Right from the beginning the film lets you know that it’s not going to have as playful a feel as Gremlins did, opening with a strange satanic ceremony where the freaky Malcolm Graves (Michael Des Barres) is jonesing to use his infant son as a sacrifice. The mother protests, however, and ends up paying the price with her life. Meanwhile, the kid is snuck out by a follower named Wolfgang (Jack Nance) who ends up raising the boy.
Many years later, the now adult boy, Jonathan (Peter Liapis), has returned to the home where all this occult craziness took place. He is joined by his wife Rebecca (Lisa Pelikan). Of course, with such a huge house all to themselves, Lisa is anxious to have a bunch of friends over for a party…including a young Mariska Hargitay. As the night lingers on, and folks start to get bored, Jonathan hits upon the idea of doing a bizarre ceremony in the basement. Everyone joins in, though somewhat jokingly, but nothing happens…or so they think. Turns out Jonathan actually conjured up some slimy, ugly little creatures.
As time goes on, Jonathan starts to become more and more interested in the occult…following in his fathers footsteps. Poor Rebecca has no idea all the weird stuff that he and his little demons are up to in the basement. Two freaky little dwarfs even show up. Eventually, Rebecca does find out and ends up in a sort of zombie trance, allowing Jonathan to continue his quest for power. However, Jonathan needs some more participants for a ritual and so the friends are invited over for another party. Meanwhile, dear old dad rises from his grave and begins to cause trouble. This includes transforming into a buxom woman (Bobbie Breese) with a killer tongue in one scene. All the while, the little demons drool and snarl at everyone and occasionally try to bite someone’s face off.

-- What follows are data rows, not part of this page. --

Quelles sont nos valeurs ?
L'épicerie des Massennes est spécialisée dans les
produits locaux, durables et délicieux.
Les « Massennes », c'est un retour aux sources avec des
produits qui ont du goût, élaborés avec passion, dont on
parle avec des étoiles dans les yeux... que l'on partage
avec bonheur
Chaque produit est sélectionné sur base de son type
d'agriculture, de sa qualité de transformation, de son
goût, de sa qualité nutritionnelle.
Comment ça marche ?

I can’t help but wonder if the makers of this film had a script about a guy who becomes a power-hungry maniac by dabbling in the occult but then decided to tack a bunch of gross little monsters onto it to capitalize on the success of Gremlins. It’s hard not to reach that conclusion since the Ghoulies actually do very little in this film. I mean the Gremlins were mischievous, the Crites of Critters were vicious, but all the Ghoulies have going for them is excessive mucus. There are so many cutaway shots of the creatures doing absolutely nothing that it goes way beyond ridiculous. Don’t even get me started on how terrible the puppetry is.

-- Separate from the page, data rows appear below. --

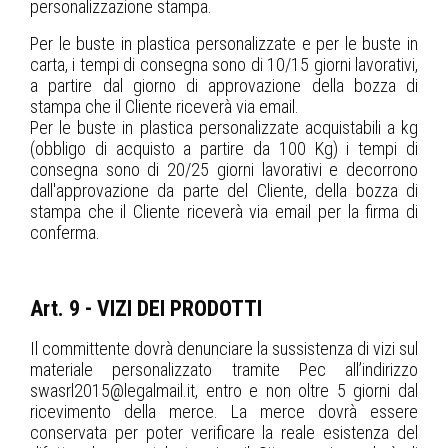
personalizzazione stampa.
Per le buste in plastica personalizzate e per le buste in
carta, i tempi di consegna sono di 10/15 giorni lavorativi,
a partire dal giorno di approvazione della bozza di
stampa che il Cliente riceverà via email.
Per le buste in plastica personalizzate acquistabili a kg
(obbligo di acquisto a partire da 100 Kg) i tempi di
consegna sono di 20/25 giorni lavorativi e decorrono
dall'approvazione da parte del Cliente, della bozza di
stampa che il Cliente riceverà via email per la firma di
conferma.
Art. 9 - VIZI DEI PRODOTTI
Il committente dovrà denunciare la sussistenza di vizi sul
materiale personalizzato tramite Pec all’indirizzo
swasrl2015@legalmail.it, entro e non oltre 5 giorni dal
ricevimento della merce. La merce dovrà essere
conservata per poter verificare la reale esistenza del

Now then, if you thought the puppets were bad, wait till you get a load of the human actors. Peter Liapis turns in what may be one of the most over-the-top performances in cinema history. He couldn’t chew up the scenery harder if it had been on all-you-can-eat buffet! It’s downright comical. In fact, the film is full of unintentionally hilarious moments, from an evil clown doll to that 10-foot long tongue scene. The only moment that has some solid horror is the moment where Malcolm rises from the grave. It gives the audience a decent jump and is achieved with a solid special effect not reflected in the rest of the film.
Ghoulies is pretty much a disaster, yet it made money. Over the course of the next several years, three sequels would follow. The poster image for this film is of one of the creatures emerging from a toilet. Might I suggest using that handy little lever on the tank?